Am Donnerstag, den 25.02.2010, 10:50 -0500 schrieb Bill Nottingham:
Christoph Wickert (christoph.wickert@googlemail.com) said:
[snipped]
Given the present situation:
- Has any Spin found the present situation unduly restrictive?
- If so, how specifically?
A spin is defined as installable Live-CD. This means it must ship anaconda and firstboot. firstboot requires system-config-keyboard requires metacity requires GConf2 and tons of other GNOME stuff. There are other dependency chains as well (e.g. notification-daemon), but this is the worst one.
I'm not sure what your objection is here. Are you objecting to the fact that it must be a LiveCD, the fact that the LiveCD installer uses anaconda/firstboot, or the dependencies of anaconda/firstboot?
Sorry if i was unclear: I am objecting to the dependencies of system-config-keyboard.
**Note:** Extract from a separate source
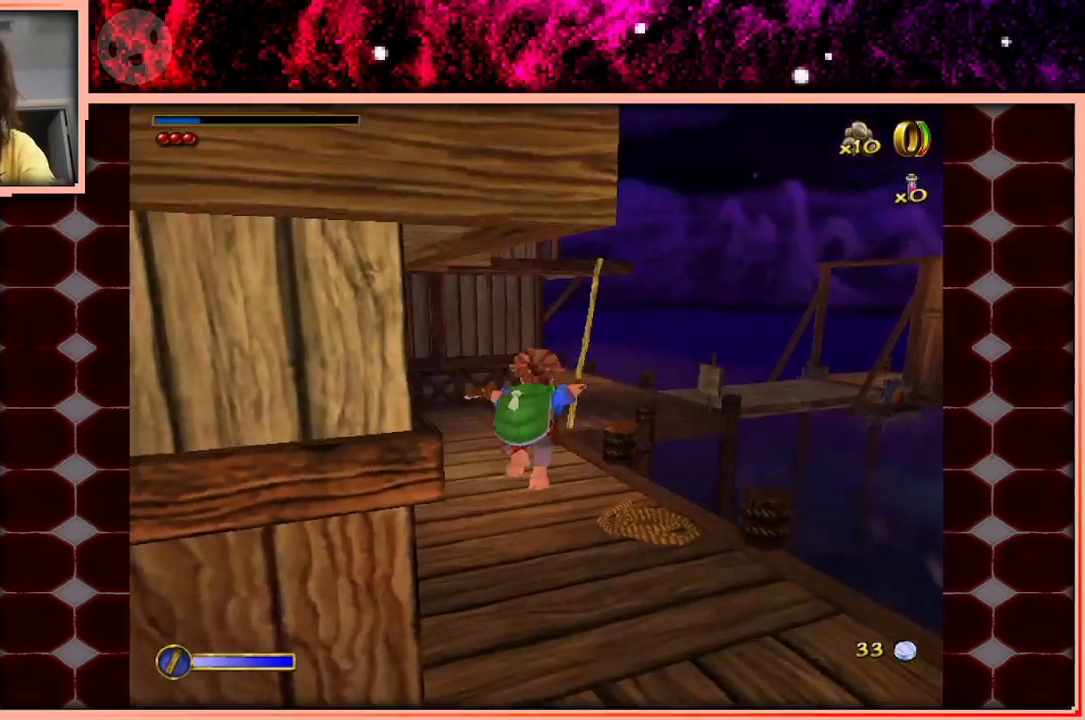
{"keys": ["w"], "events": [[183, "a", "down"], [217, "a", "up"]]}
AFAICS it is not run embedded in firstboot and there is no need for a window-manager at that point. authconfig-gtk on the other hand requires one because it starts popup windows, but these work fine with whatever window manager is available. You can see this in the spins already.
The first is a policy issue that could be redressed. The second is unlikely to change (and would imply you'd be signing up to write your own if you didn't want to use anaconda/firstboot, which I can't imagine is what you want), and the third probably requires patch submissions.
(Note: due to the requirements for a window manager at installation time, anaconda may very well require metacity in the near future.)
Why not a virtual provide and let the spin maintainers and users decide? In F12 we changed anaconda to use any display manager that has a virtual provides for "service(graphical-login)" instead of hardcoding a list of display managers. We should do the same for window manager. Introducing a new hardcoded requirement for metacity with all it's overhead is a step backwards and a punch in the face of all people who are not using GNOME.
For example, there is a package called gconf2-branding-openSUSE which contains all the modified GConf schemas. By replacing this package, you can change the complete settings of the GNOME desktop. This would be useful for us too, think of a GNOME based Fedora Mini Spin for Netbooks, that wants to use another other panel layout. We cannot do this in Fedora ATM, but it is possible.
What prevents you doing in in Fedora? Have you submitted a package review, or an example spec?
I cannot submit a package review because the files included in the package conflict with the current packages. Before we can change something we need a packaging policy and in the past the GNOME maintainers have been unwilling to support these kind of changes.